Could you find each line of the data below that contains the word "image" and copy those lines?

GIVEN MATERIAL

————

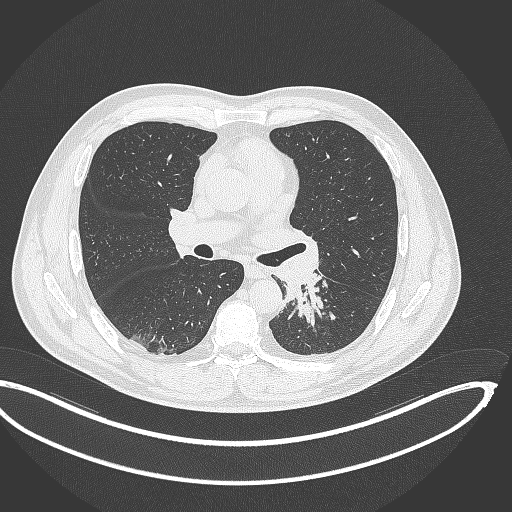
Chest CT, one axial slice; slice 201 of 362 in the series (ordered by position); reconstruction kernel B70f; 120 kVp; lung window (W 1500 / L -600 HU); 512 × 512 image matrix. Patient: male, 50 years. From the clinical record (not read from this slice): clinical TNM (as recorded): T2a N3 M0.
Structures marked on this image (bounding box drawn by a radiologist):
- lung tumour (recorded histology: squamous cell carcinoma): bounding box [x1, y1, x2, y2] px = [279, 268, 330, 326]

————

OUTPUT FOR THIS TASK
Chest CT, one axial slice; slice 201 of 362 in the series (ordered by position); reconstruction kernel B70f; 120 kVp; lung window (W 1500 / L -600 HU); 512 × 512 image matrix. Patient: male, 50 years. From the clinical record (not read from this slice): clinical TNM (as recorded): T2a N3 M0.
Structures marked on this image (bounding box drawn by a radiologist):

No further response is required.